The preprocessed image tensor.

numCaptions int

Number of captions to generate.

prompt string

Optional prompt to guide generation.

maxLength int

Maximum length per caption.

temperature double

Sampling temperature for diversity.

topP double

Nucleus sampling probability threshold.

Returns

IEnumerable<(string Caption, T Score)>

Collection of generated captions with their log probabilities.

Remarks

Uses nucleus (top-p) sampling with temperature to generate diverse captions. Returns captions with their generation scores for ranking.

GenerateWithInstruction(Tensor<T>, string, int)

Generates text conditioned on both image and text context (instructed generation).

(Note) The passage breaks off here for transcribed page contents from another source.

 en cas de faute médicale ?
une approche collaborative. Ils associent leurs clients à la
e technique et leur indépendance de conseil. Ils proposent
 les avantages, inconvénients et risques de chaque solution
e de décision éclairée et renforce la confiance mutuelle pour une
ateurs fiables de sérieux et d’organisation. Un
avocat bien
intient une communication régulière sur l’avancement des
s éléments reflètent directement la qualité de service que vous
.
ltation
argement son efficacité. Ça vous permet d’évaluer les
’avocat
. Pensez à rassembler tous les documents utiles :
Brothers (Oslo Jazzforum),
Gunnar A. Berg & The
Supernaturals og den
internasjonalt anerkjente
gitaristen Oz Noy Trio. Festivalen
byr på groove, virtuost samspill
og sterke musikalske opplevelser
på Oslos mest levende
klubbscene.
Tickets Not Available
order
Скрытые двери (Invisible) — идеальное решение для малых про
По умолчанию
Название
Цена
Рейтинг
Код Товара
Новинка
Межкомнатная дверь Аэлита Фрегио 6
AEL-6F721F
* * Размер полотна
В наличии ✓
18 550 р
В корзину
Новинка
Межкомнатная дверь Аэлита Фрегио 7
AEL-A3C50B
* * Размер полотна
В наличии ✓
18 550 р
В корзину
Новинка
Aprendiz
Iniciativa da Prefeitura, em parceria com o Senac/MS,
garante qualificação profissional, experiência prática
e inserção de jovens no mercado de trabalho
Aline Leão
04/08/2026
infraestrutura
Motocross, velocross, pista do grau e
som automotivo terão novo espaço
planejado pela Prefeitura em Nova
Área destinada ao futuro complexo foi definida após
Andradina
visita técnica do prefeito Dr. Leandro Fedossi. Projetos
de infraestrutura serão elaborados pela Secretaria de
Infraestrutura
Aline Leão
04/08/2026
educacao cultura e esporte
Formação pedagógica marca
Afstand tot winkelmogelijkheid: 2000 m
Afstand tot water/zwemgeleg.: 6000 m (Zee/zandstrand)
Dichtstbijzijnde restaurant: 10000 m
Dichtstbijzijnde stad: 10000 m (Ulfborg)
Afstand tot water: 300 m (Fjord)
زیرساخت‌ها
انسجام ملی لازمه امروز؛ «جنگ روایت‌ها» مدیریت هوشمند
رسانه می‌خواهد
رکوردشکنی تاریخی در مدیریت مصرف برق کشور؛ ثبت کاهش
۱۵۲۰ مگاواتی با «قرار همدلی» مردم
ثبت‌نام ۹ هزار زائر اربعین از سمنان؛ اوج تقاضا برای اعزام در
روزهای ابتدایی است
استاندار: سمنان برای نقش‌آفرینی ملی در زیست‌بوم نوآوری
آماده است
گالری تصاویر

string GenerateWithInstruction(Tensor<T> image, string instruction, int maxLength = 100)

Parameters

image Tensor<T>

The preprocessed image tensor.

instruction string

The instruction or context for generation.

maxLength int

Maximum generation length.

Returns

string

The generated response.

Remarks

Enables instruction-following behavior where the model generates text based on both visual input and textual instructions. This is particularly powerful with instruction-tuned LLM backends like Flan-T5.

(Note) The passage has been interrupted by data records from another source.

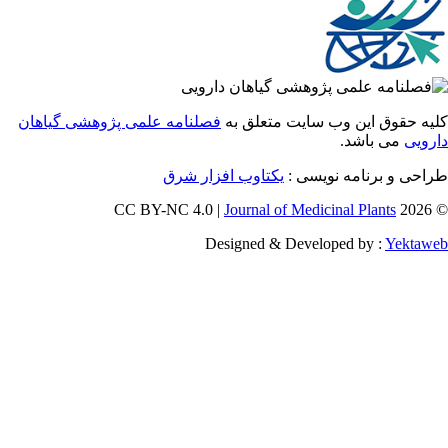
 حقوق این وب سایت متعلق به
فصلنامه علمی پژوهشی گیاهان
یی
می باشد.
احی و برنامه نویسی
یکتاوب افزار شرق
Journal of Medicinal Plants
Designed & Developed by :
Yekt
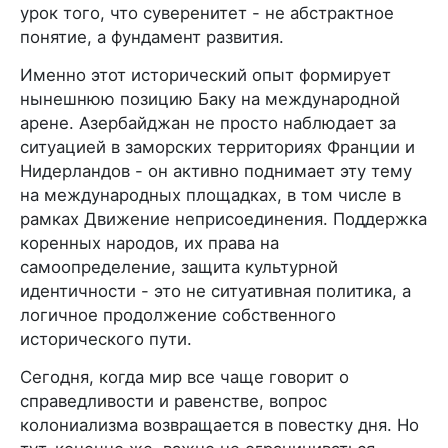
урок того, что суверенитет - не абстрактное
понятие, а фундамент развития.
Именно этот исторический опыт формирует
нынешнюю позицию Баку на международной
арене. Азербайджан не просто наблюдает за
ситуацией в заморских территориях Франции и
Нидерландов - он активно поднимает эту тему
на международных площадках, в том числе в
рамках Движение неприсоединения. Поддержка
коренных народов, их права на
самоопределение, защита культурной
идентичности - это не ситуативная политика, а
логичное продолжение собственного
исторического пути.
Сегодня, когда мир все чаще говорит о
справедливости и равенстве, вопрос
колониализма возвращается в повестку дня. Но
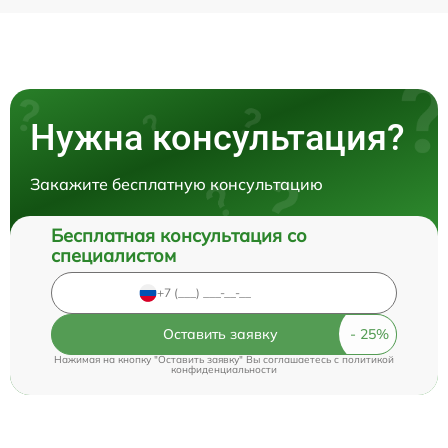
Нужна консультация?
Закажите бесплатную консультацию
Бесплатная консультация со
специалистом
Оставить заявку
Нажимая на кнопку "Оставить заявку" Вы соглашаетесь c
политикой
конфиденциальности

For Beginners: Give instructions about what to do with the image!

Examples:

  • "Describe this image in detail" -> Detailed description
  • "List all the objects in this image" -> Bulleted list
  • "Write a story based on this image" -> Creative narrative
  • "Explain what is happening" -> Scene analysis

This is more flexible than simple captioning because you can customize the output format and content through instructions.

GroundText(Tensor<T>, string)

Performs visual grounding to locate objects described in text.

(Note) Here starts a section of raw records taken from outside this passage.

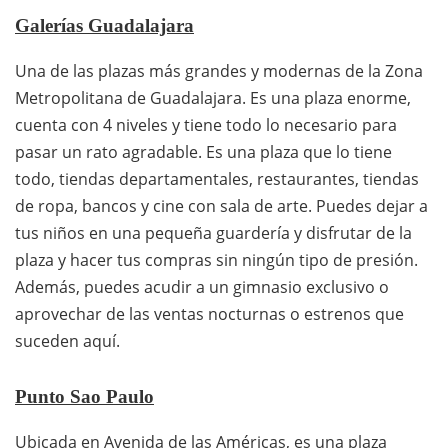
Galerías Guadalajara
Una de las plazas más grandes y modernas de la Zona
Metropolitana de Guadalajara. Es una plaza enorme,
cuenta con 4 niveles y tiene todo lo necesario para
pasar un rato agradable. Es una plaza que lo tiene
todo, tiendas departamentales, restaurantes, tiendas
de ropa, bancos y cine con sala de arte. Puedes dejar a
tus niños en una pequeña guardería y disfrutar de la
plaza y hacer tus compras sin ningún tipo de presión.
Además, puedes acudir a un gimnasio exclusivo o
aprovechar de las ventas nocturnas o estrenos que
suceden aquí.
Punto Sao Paulo
Ubicada en Avenida de las Américas, es una plaza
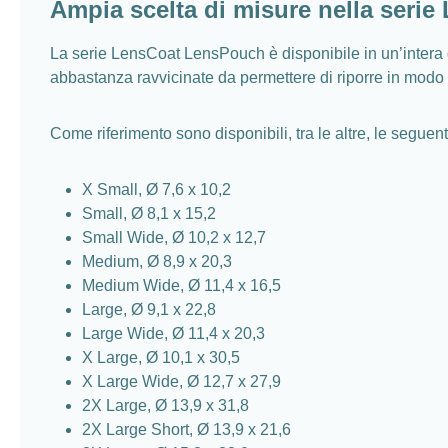
Ampia scelta di misure nella seri
La serie LensCoat LensPouch è disponibile in un’intera 
abbastanza ravvicinate da permettere di riporre in modo se
Come riferimento sono disponibili, tra le altre, le seguent
X Small, Ø 7,6 x 10,2
Small, Ø 8,1 x 15,2
Small Wide, Ø 10,2 x 12,7
Medium, Ø 8,9 x 20,3
Medium Wide, Ø 11,4 x 16,5
Large, Ø 9,1 x 22,8
Large Wide, Ø 11,4 x 20,3
X Large, Ø 10,1 x 30,5
X Large Wide, Ø 12,7 x 27,9
2X Large, Ø 13,9 x 31,8
2X Large Short, Ø 13,9 x 21,6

Vector<T> GroundText(Tensor<T> image, string description)

Parameters

image Tensor<T>

The preprocessed image tensor.

description string

Text description of the object to locate.

Returns

Vector<T>

Bounding box coordinates [x1, y1, x2, y2] normalized to [0, 1].

Remarks

Uses the Q-Former's attention patterns to identify which image regions correspond to the text description. Returns a bounding box for the most likely region.

For Beginners: Find where something is in an image!

Given text like "the red car on the left", this finds and returns the bounding box coordinates for that object.

The output is normalized coordinates:

  • [0, 0, 1, 1] would be the entire image
  • [0.5, 0.5, 1, 1] would be the bottom-right quarter

Use cases:

  • Object detection from natural language
  • Referring expression comprehension
  • Interactive image editing ("remove the person on the right")

RetrieveImages(string, IEnumerable<Tensor<T>>, int, bool, int)

Retrieves the most relevant images for a text query.

IEnumerable<(int Index, T Score)> RetrieveImages(string query, IEnumerable<Tensor<T>> imageFeatures, int topK = 10, bool useItmReranking = true, int rerankTopN = 100)

Parameters

query string

The text query.

imageFeatures IEnumerable<Tensor<T>>

Pre-computed Q-Former features for images.

topK int

Number of results to return.

useItmReranking bool

Whether to rerank top results using ITM.

rerankTopN int

Number of candidates to rerank with ITM.

Returns

IEnumerable<(int Index, T Score)>

Indices of top-K matching images with scores.

Remarks

Two-stage retrieval: 1. Fast ITC-based retrieval to get candidates 2. Optional ITM reranking for higher precision

ZeroShotClassify(Tensor<T>, IEnumerable<string>, bool)

Performs zero-shot image classification using text prompts.

Dictionary<string, T> ZeroShotClassify(Tensor<T> image, IEnumerable<string> classLabels, bool useItm = false)

Parameters

image Tensor<T>

The preprocessed image tensor.

classLabels IEnumerable<string>

The candidate class labels.

useItm bool

If true, use ITM for scoring; if false, use ITC.

Returns

Dictionary<string, T>

Dictionary mapping class labels to probability scores.

Remarks

Classifies images into categories without any training on those specific categories. Can use either ITC (faster) or ITM (more accurate) for scoring.